The status overlay in the top-right corner of the simulation window shows the current state (Running / Paused) and the total number of physics steps executed.

Single-Stepping via ROS 2 Service

The ~/step_simulation service allows programmatic step-by-step control from the command line or from test/debug scripts. This is particularly useful for automated testing scenarios where a reproducible sequence of physics steps is needed.

# Pause the simulation first (from the UI or via the set_pause service), then:

# Advance by a single physics step
ros2 service call /ros2_control_node/step_simulation mujoco_ros2_control_msgs/srv/StepSimulation "{steps: 1}"

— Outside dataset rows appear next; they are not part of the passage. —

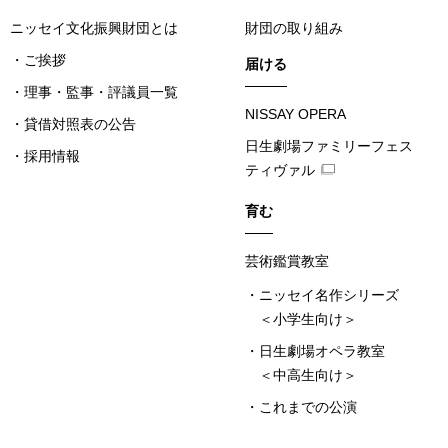
ニッセイ文化振興財団とは
財団の取り組み
ご挨拶
届ける
理事・監事・評議員一覧
NISSAY OPERA
貸借対照表の公告
日生劇場ファミリーフェス
採用情報
ティヴァル
育む
芸術鑑賞教室
ニッセイ名作シリーズ
＜小学生向け＞
日生劇場オペラ教室
＜中高生向け＞
これまでの公演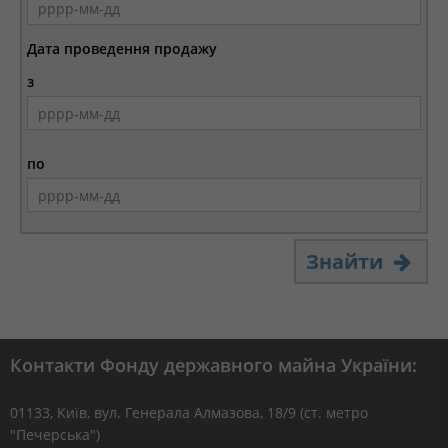
Дата проведення продажу
з
по
Знайти
Контакти Фонду державного майна України:
01133, Kиїв, вул. Генерала Алмазова, 18/9 (ст. метро
"Печерська")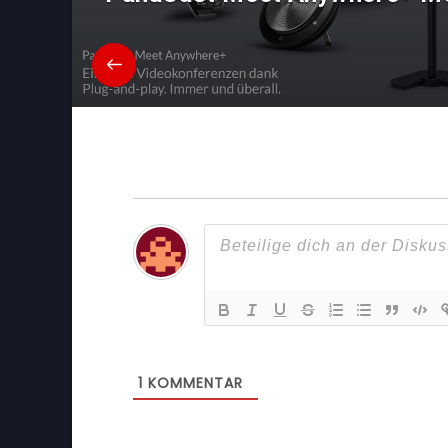
1
KOMMENTAR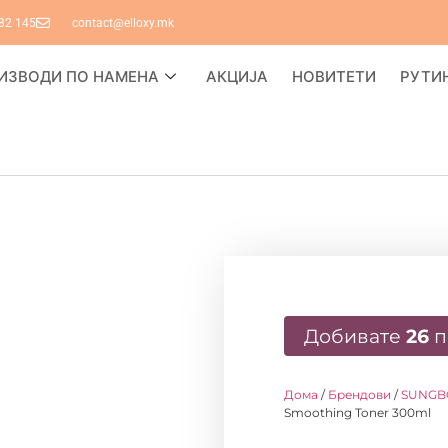
82 145
contact@elloxy.mk
ИЗВОДИ ПО НАМЕНА
АКЦИЈА
НОВИТЕТИ
РУТИ
Добивате
26
п
Дома
/
Брендови
/
SUNGB
Smoothing Toner 300ml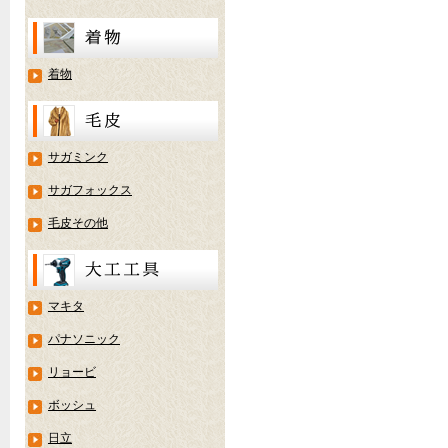
着物
サガミンク
サガフォックス
毛皮その他
マキタ
パナソニック
リョービ
ボッシュ
日立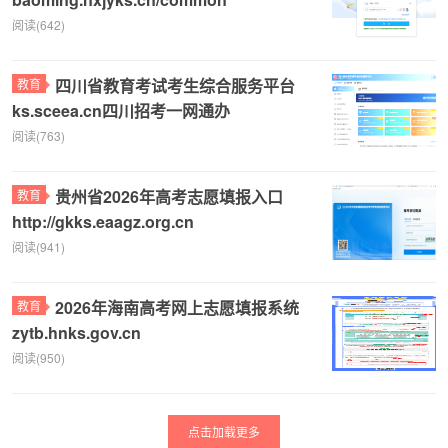
阅读(642)
四川省教育考试考生综合服务平台
教育
ks.sceea.cn四川招考一网通办
阅读(763)
贵州省2026年高考志愿填报入口
教育
http://gkks.eaagz.org.cn
阅读(941)
2026年海南高考网上志愿填报系统
教育
zytb.hnks.gov.cn
阅读(950)
点击加载更多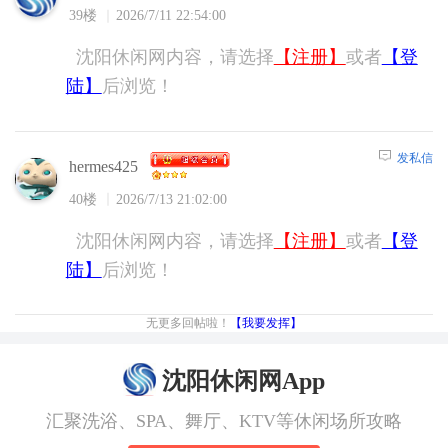
39楼
2026/7/11 22:54:00
沈阳休闲网内容，请选择
【注册】
或者
【登
陆】
后浏览！
发私信
hermes425
40楼
2026/7/13 21:02:00
沈阳休闲网内容，请选择
【注册】
或者
【登
陆】
后浏览！
无更多回帖啦！
【我要发挥】
沈阳休闲网App
汇聚洗浴、SPA、舞厅、KTV等休闲场所攻略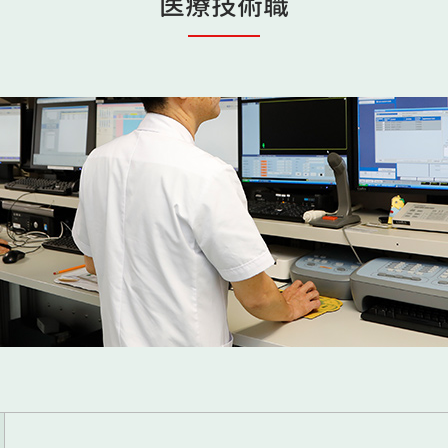
医療技術職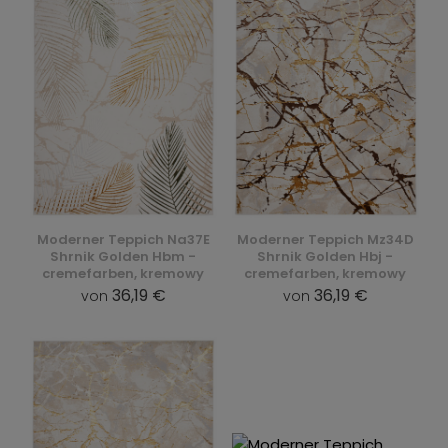
Moderner Teppich Na37E
Moderner Teppich Mz34D
Shrnik Golden Hbm -
Shrnik Golden Hbj -
cremefarben, kremowy
cremefarben, kremowy
36,19 €
36,19 €
von
von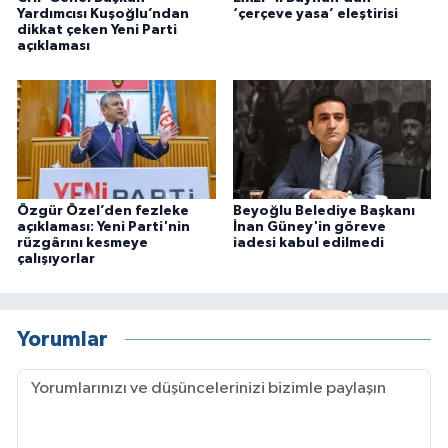
Yardımcısı Kuşoğlu’ndan
‘çerçeve yasa’ eleştirisi
dikkat çeken Yeni Parti
açıklaması
Özgür Özel’den fezleke
Beyoğlu Belediye Başkanı
açıklaması: Yeni Parti'nin
İnan Güney'in göreve
rüzgârını kesmeye
iadesi kabul edilmedi
çalışıyorlar
Yorumlar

# Advance by 500 steps (blocks until complete)
ros2 service call /ros2_control_node/step_simulation mujoco_ros2_control_msgs/srv/StepSimulation "{steps: 500}"

The service call blocks until all requested steps have been executed, the simulation diverges, or a timeout is reached. This makes it safe to pipeline service calls sequentially without additional synchronisation (send a command → step N times → read state → repeat).

Note

~/step_simulation requires the simulation to be paused. Calling it while the simulation is running returns success: false immediately without executing any steps.